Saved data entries

((

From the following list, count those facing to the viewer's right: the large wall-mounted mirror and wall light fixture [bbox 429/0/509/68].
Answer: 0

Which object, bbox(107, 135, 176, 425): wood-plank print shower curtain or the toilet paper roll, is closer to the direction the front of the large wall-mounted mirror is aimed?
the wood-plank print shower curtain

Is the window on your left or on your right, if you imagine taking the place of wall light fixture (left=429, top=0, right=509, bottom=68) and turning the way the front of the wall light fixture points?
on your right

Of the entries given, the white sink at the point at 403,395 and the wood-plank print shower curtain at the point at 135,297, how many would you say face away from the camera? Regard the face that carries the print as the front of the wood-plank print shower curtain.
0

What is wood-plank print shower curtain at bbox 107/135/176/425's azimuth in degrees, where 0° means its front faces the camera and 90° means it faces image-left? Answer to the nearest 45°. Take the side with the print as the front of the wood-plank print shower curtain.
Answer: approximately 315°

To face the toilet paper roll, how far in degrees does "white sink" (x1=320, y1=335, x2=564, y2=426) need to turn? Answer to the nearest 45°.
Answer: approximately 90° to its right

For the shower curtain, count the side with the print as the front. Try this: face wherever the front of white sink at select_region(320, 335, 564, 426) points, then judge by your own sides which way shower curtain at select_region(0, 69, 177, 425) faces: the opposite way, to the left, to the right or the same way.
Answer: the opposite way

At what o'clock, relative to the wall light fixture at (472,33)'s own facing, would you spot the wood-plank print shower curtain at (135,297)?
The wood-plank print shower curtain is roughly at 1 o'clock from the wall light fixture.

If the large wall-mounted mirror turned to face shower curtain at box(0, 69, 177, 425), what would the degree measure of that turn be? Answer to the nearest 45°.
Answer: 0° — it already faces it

))

▸ HOW TO COMPLETE THIS TASK
Set down exactly, and only, the lines from the one with "Of the entries" to the final line of the data.

▸ TASK ANSWER
Of the entries given, the white sink at the point at 403,395 and the wood-plank print shower curtain at the point at 135,297, how many would you say face away from the camera? Regard the face that carries the print as the front of the wood-plank print shower curtain.
0

What is wood-plank print shower curtain at bbox 107/135/176/425's azimuth in degrees, where 0° means its front faces the camera and 90° means it faces image-left? Answer to the nearest 45°. Take the side with the print as the front of the wood-plank print shower curtain.
Answer: approximately 315°

To face the toilet paper roll, how far in degrees does "white sink" (x1=320, y1=335, x2=564, y2=426) need to turn? Answer to the nearest 45°.
Answer: approximately 90° to its right

For the shower curtain, count the side with the print as the front. Try this: face wherever the front of white sink at select_region(320, 335, 564, 426) points, then judge by your own sides which way shower curtain at select_region(0, 69, 177, 425) faces: the opposite way, to the left, to the right or the same way.
Answer: the opposite way

At what o'clock, relative to the wall light fixture at (472,33)'s own facing, would you spot the wood-plank print shower curtain at (135,297)?
The wood-plank print shower curtain is roughly at 1 o'clock from the wall light fixture.

If the large wall-mounted mirror turned to face shower curtain at box(0, 69, 177, 425), what would the degree measure of that turn be? Answer to the nearest 45°.
Answer: 0° — it already faces it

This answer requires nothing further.